Dear Friends,
The season of opportunity, reorientation, and reflecting is about to come to rest gently upon us again. What are we to do? Give up one of the usual things we give up but otherwise plow on much as usual? Here is a way we might look at the coming weeks that does more than that: What if we imagine our lives as an expedition, perhaps like the Lewis and Clark expedition that Thomas Jefferson ordered to try to find a good route from sea to shining sea back in 1803?
At certain points in every major undertaking, we do well to stop and look at where we are, how we are, and how we are going about the task in hand. Perhaps, like Lewis and Clark, we may come to a point where we have to completely rethink the journey. On reaching the great Continental Divide and the headwaters of the Mississippi River, they had assumed all along that they would there find rivers flowing down to the Pacific Ocean. Instead all they could see were great mountain ranges! They had to rethink everything.
Perhaps we are not at such a turning point, but, even if we are not, every journey needs periodic assessment and reflection. Lent is such an opportunity. To take it we have, I think, to do three things:
First, we have to stop. Well, we can’t stop living and working, of course, but we can create some space where we can stand still and reflect. Look at your weekly calendar for the next weeks following February 26 and ask yourself where you could block out some time for God and for yourself to be alone and reflect. If you are like me, if you don’t put it in your calendar, you simply won’t do it.
Secondly, decide what you are going to do with that time. How will you answer those explorers’ vital questions: “Where am I?”, "How am I?”, and “Am I travelling the best way I can, or not?” All these questions are really about our relationship with God. Where and how am I in relation to Him? Am I travelling the way that is best for me and that God wants me to? So, take time to talk with God, walk with God, and listen to God.
- This Lent we are offering an outstanding Lenten Series on Tuesday evenings with a simple meal and activities for children, as well as a talk by some of the best theological minds in the country. Come to these to feed your mind and your soul if you can.
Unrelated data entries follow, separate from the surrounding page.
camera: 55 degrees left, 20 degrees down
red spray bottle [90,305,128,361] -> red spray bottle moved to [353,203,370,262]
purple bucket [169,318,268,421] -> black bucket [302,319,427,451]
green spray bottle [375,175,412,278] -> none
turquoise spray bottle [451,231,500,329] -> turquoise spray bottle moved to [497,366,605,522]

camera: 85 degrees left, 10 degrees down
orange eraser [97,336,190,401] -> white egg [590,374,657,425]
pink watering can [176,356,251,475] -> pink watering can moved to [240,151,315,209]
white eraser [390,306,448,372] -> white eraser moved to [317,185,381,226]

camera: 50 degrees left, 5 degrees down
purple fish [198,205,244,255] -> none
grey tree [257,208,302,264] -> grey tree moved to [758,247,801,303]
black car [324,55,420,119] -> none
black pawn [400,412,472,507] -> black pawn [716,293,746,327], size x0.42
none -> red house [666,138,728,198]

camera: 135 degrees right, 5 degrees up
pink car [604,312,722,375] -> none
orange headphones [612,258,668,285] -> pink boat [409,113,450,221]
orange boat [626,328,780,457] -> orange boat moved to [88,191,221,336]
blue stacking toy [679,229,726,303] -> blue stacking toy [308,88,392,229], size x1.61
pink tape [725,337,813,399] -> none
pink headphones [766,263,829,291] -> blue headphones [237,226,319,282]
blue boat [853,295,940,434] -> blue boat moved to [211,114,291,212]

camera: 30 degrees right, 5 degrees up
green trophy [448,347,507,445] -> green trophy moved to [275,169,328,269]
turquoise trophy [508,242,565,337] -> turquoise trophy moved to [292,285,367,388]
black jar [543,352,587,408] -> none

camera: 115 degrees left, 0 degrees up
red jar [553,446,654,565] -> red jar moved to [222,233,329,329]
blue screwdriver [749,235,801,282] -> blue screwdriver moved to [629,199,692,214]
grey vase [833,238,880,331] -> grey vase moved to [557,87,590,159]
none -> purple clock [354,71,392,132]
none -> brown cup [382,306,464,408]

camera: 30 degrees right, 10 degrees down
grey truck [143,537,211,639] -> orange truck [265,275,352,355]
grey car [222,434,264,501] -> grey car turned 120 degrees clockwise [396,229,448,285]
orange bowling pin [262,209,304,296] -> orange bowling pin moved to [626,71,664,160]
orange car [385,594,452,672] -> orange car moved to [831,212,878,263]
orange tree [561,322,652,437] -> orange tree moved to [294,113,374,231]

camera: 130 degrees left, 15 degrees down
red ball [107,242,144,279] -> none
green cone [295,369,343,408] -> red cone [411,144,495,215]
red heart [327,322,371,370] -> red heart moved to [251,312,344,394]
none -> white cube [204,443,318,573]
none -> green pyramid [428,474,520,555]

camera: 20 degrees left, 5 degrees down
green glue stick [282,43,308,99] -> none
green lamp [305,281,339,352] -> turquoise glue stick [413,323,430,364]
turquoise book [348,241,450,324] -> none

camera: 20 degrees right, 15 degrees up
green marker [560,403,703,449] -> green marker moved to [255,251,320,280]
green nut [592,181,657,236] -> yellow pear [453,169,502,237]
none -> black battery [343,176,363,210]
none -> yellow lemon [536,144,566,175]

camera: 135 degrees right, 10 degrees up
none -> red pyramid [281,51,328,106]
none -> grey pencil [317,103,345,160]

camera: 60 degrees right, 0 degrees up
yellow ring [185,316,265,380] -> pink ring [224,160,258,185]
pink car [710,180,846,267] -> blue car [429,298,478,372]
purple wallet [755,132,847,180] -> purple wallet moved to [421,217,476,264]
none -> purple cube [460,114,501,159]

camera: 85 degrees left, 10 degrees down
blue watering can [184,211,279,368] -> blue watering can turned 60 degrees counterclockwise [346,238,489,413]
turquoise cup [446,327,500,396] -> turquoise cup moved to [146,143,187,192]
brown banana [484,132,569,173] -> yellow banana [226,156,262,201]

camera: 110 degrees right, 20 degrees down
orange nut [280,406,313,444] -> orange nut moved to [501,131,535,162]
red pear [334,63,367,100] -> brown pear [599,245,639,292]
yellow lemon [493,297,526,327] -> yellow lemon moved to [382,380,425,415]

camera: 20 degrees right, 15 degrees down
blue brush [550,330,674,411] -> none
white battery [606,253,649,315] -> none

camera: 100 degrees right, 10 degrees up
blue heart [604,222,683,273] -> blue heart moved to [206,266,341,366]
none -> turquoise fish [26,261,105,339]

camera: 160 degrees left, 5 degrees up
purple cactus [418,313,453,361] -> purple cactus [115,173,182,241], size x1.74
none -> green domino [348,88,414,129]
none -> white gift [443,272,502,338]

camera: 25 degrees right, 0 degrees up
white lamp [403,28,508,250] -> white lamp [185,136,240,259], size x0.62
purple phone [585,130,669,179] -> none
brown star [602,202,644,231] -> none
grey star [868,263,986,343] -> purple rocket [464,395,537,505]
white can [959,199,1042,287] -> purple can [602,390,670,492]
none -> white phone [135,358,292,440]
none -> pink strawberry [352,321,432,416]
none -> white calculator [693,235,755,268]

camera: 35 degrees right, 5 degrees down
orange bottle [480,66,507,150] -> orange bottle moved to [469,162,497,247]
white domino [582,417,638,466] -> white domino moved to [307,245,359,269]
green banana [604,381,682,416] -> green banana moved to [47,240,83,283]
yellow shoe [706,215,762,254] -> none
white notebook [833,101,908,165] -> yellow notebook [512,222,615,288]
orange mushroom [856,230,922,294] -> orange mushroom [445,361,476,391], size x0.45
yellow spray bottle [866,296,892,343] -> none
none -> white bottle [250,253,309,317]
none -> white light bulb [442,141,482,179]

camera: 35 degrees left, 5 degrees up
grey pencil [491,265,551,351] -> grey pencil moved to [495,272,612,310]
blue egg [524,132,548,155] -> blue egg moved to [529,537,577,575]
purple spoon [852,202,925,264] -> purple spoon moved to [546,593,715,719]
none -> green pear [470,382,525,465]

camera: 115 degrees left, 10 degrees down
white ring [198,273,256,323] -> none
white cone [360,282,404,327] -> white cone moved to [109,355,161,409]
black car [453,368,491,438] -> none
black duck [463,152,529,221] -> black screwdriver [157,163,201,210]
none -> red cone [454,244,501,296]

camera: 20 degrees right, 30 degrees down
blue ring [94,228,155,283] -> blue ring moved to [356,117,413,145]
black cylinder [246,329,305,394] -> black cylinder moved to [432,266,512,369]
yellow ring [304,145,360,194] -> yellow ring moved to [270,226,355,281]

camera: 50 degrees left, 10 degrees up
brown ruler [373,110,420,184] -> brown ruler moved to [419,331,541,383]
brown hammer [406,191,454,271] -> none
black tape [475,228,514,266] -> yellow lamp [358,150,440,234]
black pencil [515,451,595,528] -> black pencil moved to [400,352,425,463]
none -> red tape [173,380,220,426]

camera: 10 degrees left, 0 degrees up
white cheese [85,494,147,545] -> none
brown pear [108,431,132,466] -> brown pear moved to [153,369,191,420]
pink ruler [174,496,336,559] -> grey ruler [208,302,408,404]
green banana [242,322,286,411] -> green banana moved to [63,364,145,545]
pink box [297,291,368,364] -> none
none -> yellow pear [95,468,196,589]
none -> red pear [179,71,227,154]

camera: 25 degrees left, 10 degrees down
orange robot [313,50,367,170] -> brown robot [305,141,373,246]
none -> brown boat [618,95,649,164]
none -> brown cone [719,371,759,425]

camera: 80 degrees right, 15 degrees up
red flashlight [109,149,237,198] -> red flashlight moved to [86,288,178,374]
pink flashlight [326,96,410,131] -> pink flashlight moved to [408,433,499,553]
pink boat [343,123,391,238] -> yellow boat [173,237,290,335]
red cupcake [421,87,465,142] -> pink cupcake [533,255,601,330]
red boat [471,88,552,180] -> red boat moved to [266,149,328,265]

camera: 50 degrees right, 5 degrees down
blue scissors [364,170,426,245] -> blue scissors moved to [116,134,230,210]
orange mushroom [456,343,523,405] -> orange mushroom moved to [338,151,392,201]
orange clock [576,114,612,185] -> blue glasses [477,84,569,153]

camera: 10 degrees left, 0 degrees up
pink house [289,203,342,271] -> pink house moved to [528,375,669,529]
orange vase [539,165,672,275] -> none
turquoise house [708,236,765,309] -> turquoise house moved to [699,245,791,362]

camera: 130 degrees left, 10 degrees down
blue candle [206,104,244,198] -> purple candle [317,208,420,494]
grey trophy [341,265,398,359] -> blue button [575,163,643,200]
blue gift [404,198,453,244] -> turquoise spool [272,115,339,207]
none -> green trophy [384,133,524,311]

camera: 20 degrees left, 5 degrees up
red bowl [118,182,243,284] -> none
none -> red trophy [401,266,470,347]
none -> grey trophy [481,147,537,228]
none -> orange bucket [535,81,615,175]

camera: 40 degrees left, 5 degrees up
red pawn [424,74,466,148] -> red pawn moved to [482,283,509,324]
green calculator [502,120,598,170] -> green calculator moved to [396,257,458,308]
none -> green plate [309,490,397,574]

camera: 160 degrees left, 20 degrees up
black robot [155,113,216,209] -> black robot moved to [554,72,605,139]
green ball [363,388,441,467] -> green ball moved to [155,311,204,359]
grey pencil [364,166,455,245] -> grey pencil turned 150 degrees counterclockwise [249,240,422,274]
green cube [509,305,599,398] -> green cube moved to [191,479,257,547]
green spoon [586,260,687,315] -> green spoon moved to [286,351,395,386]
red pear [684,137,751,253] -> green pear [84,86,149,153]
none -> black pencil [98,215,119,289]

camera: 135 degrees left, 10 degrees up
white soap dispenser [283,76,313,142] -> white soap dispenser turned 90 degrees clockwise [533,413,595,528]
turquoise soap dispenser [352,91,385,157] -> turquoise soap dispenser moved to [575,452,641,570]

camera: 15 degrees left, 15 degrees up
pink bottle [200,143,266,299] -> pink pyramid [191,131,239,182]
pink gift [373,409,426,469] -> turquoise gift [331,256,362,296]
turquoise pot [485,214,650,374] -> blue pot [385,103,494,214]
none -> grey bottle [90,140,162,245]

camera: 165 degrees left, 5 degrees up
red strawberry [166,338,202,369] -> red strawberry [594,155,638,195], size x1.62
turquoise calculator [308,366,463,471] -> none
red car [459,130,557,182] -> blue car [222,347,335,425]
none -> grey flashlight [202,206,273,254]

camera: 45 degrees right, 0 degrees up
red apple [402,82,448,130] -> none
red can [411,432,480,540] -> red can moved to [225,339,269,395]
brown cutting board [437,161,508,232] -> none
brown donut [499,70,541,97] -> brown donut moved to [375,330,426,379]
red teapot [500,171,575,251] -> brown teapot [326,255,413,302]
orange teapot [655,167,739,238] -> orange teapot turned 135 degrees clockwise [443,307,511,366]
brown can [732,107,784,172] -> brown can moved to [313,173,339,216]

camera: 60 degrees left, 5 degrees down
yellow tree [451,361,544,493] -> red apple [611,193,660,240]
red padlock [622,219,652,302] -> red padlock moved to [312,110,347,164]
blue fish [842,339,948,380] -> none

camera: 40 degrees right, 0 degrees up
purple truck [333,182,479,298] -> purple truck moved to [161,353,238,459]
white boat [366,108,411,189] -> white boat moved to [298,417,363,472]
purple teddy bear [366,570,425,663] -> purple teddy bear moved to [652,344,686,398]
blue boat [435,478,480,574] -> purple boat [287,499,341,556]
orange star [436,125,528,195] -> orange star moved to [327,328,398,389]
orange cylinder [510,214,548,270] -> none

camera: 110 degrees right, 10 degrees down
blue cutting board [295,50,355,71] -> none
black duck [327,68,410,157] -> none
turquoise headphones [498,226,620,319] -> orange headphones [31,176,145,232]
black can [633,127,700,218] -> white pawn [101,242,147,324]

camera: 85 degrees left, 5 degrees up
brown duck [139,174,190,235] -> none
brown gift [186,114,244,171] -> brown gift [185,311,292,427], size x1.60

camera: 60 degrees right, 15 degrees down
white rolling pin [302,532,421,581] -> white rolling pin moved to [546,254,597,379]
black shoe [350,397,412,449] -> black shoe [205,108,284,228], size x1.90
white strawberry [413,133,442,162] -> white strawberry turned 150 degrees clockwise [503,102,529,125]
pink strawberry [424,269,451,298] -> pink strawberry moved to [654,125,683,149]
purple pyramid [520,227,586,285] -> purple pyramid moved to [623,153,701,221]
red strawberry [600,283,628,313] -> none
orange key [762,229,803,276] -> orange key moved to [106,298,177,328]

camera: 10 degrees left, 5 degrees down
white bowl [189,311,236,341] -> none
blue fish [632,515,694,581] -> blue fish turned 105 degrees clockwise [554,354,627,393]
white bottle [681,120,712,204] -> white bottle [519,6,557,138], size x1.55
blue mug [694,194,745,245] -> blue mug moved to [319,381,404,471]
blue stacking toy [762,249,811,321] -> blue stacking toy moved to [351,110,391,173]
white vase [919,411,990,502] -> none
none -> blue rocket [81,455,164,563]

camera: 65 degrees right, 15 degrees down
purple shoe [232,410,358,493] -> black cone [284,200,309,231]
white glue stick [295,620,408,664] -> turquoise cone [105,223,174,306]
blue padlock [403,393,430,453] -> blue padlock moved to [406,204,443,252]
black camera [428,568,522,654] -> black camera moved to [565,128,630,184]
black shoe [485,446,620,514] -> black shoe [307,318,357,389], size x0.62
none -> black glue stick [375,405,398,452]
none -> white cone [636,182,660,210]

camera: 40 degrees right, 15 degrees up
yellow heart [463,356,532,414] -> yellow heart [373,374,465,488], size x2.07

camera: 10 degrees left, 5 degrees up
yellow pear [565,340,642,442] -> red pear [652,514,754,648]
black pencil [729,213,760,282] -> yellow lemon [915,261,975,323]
- This Lent, in addition to our regular pattern of Morning (7:30 a.m.) and Evening Prayer (5:30 p.m.), we are also celebrating a very simple 30-minute Eucharist at 12:00 noon each day, Monday through Friday. If you work or live nearthe church, any of these this would be an excellent way of carving out just a short time to be with God each week. If you can commit to the Eucharist or a Daily Office every day, fantastic! If you can put two or three a week in your calendar and promise yourself that, wonderful! If you can only come to one Morning or Evening Prayer or daily Eucharist a week then that will be a chance to ask the explorers’ questions of your life as well.
- Maybe the church is just too far out of your way during the week to do any of that. So, meet God in the park, or a church near your work, or anywhere you can be on your own and quiet. Read one of the many scriptural guides that take you through Lent and the reflection that goes with it. I know Crystal is also doing something online for young women this Lent. There are many ways to pause and take stock on the journey.
- Alongside all this is our basic commitment in our Baptism and Confirmation vows to be faithful and regular in worshipping God Sunday by Sunday. If we have slipped from that practice, Lent is a good time to get back into it. It doesn’t matter where we are, there are almost always churches to go to on the Lord’s Day. When we are in town, Christ Church has an empty seat waiting for us every Sunday.
Thirdly, I think the important thing is to be intentional about whatever we do. Plan ahead and it will happen. Put the meetings with God in your calendar, and you are more likely to keep the appointments. If we were as faithful to
those appointments as we are to our business and private ones, we would do better!
The key thing is that this is a blessing and not a curse! Repentance is about a change in direction that, after reflection, we decide, and want to take. It is for our good. Like the prodigal son, we arise and go back to our Father
who loves us and longs for us because we know in our hearts that that is where our lives are meant to be. More than that, the space we make for God in Lent is also space for us. Space to “be” rather than to “do.” Space to look at our expedition and ask if we are happy with how it is going, as well as if we think God is happy with it. If it has a challenging and hard edge to it, that is only because expeditions are dangerous and explorers’ lives depend on the choices they make.
Lent, if we truly enter into it, should be a refreshment as well as an assessment. A time to live more, not less, to make our hearts and minds and bodies stronger, not to punish them for punishment’s sake, and a time to make more time for what is really important to us.
So, when we all come to receive the ashes at one of the three services on Ash Wednesday, let us come ready to commit ourselves to a plan that we have made: a plan to reflect on the great expedition and a desire to be closer to the path that Christ has walked before us, so that we can be stronger, happier, and able to travel better.